EXERCISE 1:
Restate word for word the lines of the records, starting with the first line of the records and going on through the line with "City of Lights", both included.

EXTRACT Block Start

When I start talking about my writing project, I’m often asked “What is a kibbutz?” It’s a tricky question to answer. There is a specific definition of the kibbutz as a communal agricultural settlement founded by secular Jewish immigrants to Palestine in the early 20th century. There is also the more flexible legal definition established in 2004 by the Ben Rafael Committee in Israel to distinguish between traditional, privatized and urban communal arrangements of differing degrees of income redistribution and mutual reliance.
And then there is “kibbutz” as a sort of floating signifier, a word and a concept that often acquires different meanings from the different people who use it and the different communities who have been inspired by (and then adapted) the vision of the original settlements. I track “kibbutz” as a term using Google Alerts, and it’s fascinating to discover the strange new contexts in which the word arises.
Take the Ravenna Kibbutz in Seattle, for instance. It’s not a socialist experiment in the same was as the original kibbutz. Instead, it’s an intriguing group of young Jews living together in a co-housing arrangement in the Pacific Northwest. (I’ve heard of similar groups in Brooklyn, Portland, and Toronto.) I love their tagline: Would it kill you to find a nice Jewish commune?

EXTRACT Block End
EXTRACTED ENTRIES Block Start

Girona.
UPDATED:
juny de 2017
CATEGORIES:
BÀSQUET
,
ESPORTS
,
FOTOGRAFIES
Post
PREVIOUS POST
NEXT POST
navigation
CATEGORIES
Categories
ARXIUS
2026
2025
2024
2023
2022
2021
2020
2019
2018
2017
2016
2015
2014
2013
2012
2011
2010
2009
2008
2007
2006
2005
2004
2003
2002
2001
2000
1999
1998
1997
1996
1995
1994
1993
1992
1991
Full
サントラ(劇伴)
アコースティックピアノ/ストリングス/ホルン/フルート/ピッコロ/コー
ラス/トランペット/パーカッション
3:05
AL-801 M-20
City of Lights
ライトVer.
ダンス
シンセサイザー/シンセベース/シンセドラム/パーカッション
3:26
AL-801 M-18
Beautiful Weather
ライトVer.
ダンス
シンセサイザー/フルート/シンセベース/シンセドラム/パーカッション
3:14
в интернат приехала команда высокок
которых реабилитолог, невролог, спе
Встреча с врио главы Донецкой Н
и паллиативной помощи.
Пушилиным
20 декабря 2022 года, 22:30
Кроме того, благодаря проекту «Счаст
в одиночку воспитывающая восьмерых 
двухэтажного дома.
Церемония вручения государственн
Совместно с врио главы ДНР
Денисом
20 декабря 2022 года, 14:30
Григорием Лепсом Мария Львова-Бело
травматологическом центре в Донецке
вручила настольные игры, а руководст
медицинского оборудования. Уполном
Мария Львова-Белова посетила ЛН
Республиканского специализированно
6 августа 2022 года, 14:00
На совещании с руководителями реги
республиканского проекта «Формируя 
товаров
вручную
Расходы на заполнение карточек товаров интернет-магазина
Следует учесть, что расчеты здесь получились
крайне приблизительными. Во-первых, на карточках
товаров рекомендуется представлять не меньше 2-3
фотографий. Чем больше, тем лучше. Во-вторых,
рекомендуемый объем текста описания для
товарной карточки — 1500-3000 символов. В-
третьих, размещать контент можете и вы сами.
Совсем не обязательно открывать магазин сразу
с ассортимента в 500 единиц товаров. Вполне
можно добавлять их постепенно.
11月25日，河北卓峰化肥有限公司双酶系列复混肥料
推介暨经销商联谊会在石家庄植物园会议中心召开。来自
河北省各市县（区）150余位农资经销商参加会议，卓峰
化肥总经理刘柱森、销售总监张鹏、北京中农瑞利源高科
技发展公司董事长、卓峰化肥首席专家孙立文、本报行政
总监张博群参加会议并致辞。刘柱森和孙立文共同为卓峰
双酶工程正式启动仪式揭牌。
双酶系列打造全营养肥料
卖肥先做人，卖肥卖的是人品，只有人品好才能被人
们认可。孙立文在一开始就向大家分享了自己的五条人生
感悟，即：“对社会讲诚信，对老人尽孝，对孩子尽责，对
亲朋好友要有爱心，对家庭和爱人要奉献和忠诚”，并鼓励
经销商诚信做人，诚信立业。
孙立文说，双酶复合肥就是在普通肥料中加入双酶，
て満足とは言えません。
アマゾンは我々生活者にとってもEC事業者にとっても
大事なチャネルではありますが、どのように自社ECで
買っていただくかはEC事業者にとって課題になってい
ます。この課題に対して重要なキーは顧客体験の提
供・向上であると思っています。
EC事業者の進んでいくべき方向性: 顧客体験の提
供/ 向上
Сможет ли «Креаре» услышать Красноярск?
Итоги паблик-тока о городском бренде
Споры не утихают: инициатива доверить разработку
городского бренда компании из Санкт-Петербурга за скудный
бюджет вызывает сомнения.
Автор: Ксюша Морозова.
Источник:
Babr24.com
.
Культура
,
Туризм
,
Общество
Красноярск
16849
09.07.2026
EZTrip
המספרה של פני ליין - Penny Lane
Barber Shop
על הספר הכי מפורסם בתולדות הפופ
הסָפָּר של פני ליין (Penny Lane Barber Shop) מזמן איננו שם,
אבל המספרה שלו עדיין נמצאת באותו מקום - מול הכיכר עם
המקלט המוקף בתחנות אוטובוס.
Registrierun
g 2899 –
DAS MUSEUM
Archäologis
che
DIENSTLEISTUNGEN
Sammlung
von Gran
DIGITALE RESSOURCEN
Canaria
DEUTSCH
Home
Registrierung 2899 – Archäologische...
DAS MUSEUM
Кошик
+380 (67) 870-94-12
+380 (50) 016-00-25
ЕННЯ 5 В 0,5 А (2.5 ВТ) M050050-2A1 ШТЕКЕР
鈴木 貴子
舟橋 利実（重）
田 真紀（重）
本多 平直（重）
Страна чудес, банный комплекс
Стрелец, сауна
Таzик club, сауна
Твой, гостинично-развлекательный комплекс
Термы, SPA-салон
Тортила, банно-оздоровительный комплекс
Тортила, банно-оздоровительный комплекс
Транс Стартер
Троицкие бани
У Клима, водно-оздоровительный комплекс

EXTRACTED ENTRIES Block End

EXERCISE 2:
Quote the whole kibbutz passage exactly.

TASK RESPONSE 1:
Girona.
UPDATED:
juny de 2017
CATEGORIES:
BÀSQUET
,
ESPORTS
,
FOTOGRAFIES
Post
PREVIOUS POST
NEXT POST
navigation
CATEGORIES
Categories
ARXIUS
2026
2025
2024
2023
2022
2021
2020
2019
2018
2017
2016
2015
2014
2013
2012
2011
2010
2009
2008
2007
2006
2005
2004
2003
2002
2001
2000
1999
1998
1997
1996
1995
1994
1993
1992
1991
Full
サントラ(劇伴)
アコースティックピアノ/ストリングス/ホルン/フルート/ピッコロ/コー
ラス/トランペット/パーカッション
3:05
AL-801 M-20
City of Lights

TASK RESPONSE 2:
When I start talking about my writing project, I’m often asked “What is a kibbutz?” It’s a tricky question to answer. There is a specific definition of the kibbutz as a communal agricultural settlement founded by secular Jewish immigrants to Palestine in the early 20th century. There is also the more flexible legal definition established in 2004 by the Ben Rafael Committee in Israel to distinguish between traditional, privatized and urban communal arrangements of differing degrees of income redistribution and mutual reliance.
And then there is “kibbutz” as a sort of floating signifier, a word and a concept that often acquires different meanings from the different people who use it and the different communities who have been inspired by (and then adapted) the vision of the original settlements. I track “kibbutz” as a term using Google Alerts, and it’s fascinating to discover the strange new contexts in which the word arises.
Take the Ravenna Kibbutz in Seattle, for instance. It’s not a socialist experiment in the same was as the original kibbutz. Instead, it’s an intriguing group of young Jews living together in a co-housing arrangement in the Pacific Northwest. (I’ve heard of similar groups in Brooklyn, Portland, and Toronto.) I love their tagline: Would it kill you to find a nice Jewish commune?